▶ Document passage:
(c) Fine, and imprisonment with or without hard labor, in lieu thereof."
In effect, therefore, a member of an organization which the Tribunal has declared to be criminal may be subsequently convicted of the crime of membership and be punished for that crime by death. This is not to assume that international or military courts which will try these individuals will not exercise appropriate standards of justice.

This is a far reaching and novel procedure. Its application, unless properly safeguarded, may produce great injustice. Article 9, it should be noted, uses the words "The Tribunal may declare", so that the Tribunal is vested with discretion as to whether it will declare any organization criminal. This discretion is a judicial one and does not permit arbitrary action, but should be exercised in accordance with well-settled legal principles, one of the most important of which is that criminal guilt is personal, and that mass punishments should be avoided. If satisfied of the criminal guilt of any organization or group, this Tribunal should not hesitate to declare it to be criminal because the theory of "group criminality" is new, or because it might be unjustly applied by some subsequent tribunals. On the other hand, the Tribunal should make such declaration of criminality so far as possible in a manner to insure that innocent persons will not be punished.

Stored data entries
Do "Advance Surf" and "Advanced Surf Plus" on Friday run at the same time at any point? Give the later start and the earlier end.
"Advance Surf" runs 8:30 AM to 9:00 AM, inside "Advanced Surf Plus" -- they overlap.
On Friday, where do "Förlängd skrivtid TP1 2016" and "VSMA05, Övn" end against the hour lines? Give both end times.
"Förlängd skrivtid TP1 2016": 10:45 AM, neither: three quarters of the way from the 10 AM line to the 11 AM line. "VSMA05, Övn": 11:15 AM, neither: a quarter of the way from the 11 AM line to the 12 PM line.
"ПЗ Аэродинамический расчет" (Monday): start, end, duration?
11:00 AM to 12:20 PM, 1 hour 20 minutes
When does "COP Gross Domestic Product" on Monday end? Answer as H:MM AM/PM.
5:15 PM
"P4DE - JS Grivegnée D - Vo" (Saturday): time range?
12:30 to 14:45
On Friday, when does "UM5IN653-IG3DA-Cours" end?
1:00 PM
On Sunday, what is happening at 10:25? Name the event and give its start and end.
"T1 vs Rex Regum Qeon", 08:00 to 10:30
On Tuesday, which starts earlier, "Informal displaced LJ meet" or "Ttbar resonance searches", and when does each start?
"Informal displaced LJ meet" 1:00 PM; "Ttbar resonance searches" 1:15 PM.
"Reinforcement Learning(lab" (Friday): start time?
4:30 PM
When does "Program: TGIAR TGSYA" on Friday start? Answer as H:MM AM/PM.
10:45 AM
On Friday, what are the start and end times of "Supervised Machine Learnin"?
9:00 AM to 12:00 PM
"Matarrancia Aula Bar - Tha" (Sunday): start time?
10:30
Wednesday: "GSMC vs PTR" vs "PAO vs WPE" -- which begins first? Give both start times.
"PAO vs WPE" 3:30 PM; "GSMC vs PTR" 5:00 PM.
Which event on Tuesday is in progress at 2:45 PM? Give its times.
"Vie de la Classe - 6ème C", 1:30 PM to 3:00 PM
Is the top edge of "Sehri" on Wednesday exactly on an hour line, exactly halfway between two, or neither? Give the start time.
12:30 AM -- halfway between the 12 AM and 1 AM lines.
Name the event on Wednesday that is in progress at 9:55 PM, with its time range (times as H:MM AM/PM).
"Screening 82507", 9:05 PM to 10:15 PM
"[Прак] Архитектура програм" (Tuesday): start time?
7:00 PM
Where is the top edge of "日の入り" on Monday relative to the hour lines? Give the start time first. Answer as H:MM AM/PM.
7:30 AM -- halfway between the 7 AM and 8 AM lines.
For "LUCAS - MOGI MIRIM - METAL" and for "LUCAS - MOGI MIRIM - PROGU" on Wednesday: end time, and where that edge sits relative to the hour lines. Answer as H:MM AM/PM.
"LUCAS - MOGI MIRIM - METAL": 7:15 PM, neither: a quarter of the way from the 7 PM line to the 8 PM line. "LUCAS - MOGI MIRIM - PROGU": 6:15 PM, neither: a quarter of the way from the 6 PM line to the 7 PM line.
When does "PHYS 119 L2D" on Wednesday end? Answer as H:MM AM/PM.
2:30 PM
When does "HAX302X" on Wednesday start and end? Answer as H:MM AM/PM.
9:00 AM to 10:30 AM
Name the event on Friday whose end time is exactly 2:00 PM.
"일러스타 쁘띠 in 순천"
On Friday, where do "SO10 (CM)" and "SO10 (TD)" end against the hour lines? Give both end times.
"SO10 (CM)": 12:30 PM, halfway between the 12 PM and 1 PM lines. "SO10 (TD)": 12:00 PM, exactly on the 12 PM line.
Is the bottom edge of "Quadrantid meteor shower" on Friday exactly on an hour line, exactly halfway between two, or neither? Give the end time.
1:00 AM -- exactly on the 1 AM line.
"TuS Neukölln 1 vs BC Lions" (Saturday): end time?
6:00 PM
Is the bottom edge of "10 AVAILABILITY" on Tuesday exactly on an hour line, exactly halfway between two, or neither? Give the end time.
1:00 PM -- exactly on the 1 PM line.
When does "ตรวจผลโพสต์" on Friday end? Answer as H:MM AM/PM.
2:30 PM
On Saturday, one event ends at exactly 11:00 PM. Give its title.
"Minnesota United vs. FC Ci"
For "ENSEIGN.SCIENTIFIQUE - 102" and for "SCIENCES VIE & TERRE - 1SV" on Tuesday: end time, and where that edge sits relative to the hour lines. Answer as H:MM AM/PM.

▶ What you will do:
1. Answer these questions using the passage on declaring organizations criminal:
(a) By what punishment may a member of an organization declared criminal be penalized for the crime of membership?
(b) Which article uses the words "The Tribunal may declare"?
(c) What does the passage name as one of the most important well-settled legal principles?
2. Carry on the passage on declaring organizations criminal, starting after its last sentence.
The items come from a different source than the passage on declaring organizations criminal.

▶ Expected responses:
1.
(a) Death.
(b) Article 9.
(c) That criminal guilt is personal, and that mass punishments should be avoided.

2.
A criminal organization is analogous to a criminal conspiracy in that the essence of both is cooperation for criminal purposes. There must be a group bound together and organized for a common purpose. The group must be formed or used in connection with the commission of crimes denounced by the Charter. Since the declaration with respect to the organizations and groups will, as has been pointed out, fix the criminality of its members, that definition should exclude persons who had no knowledge of the criminal purposes or acts of the organization and those who were drafted by the State for membership, unless they were personally implicated in the commission of acts declared criminal by Article 6 of the Charter as members of the organization. Membership alone is not enough to come within the scope of these declarations.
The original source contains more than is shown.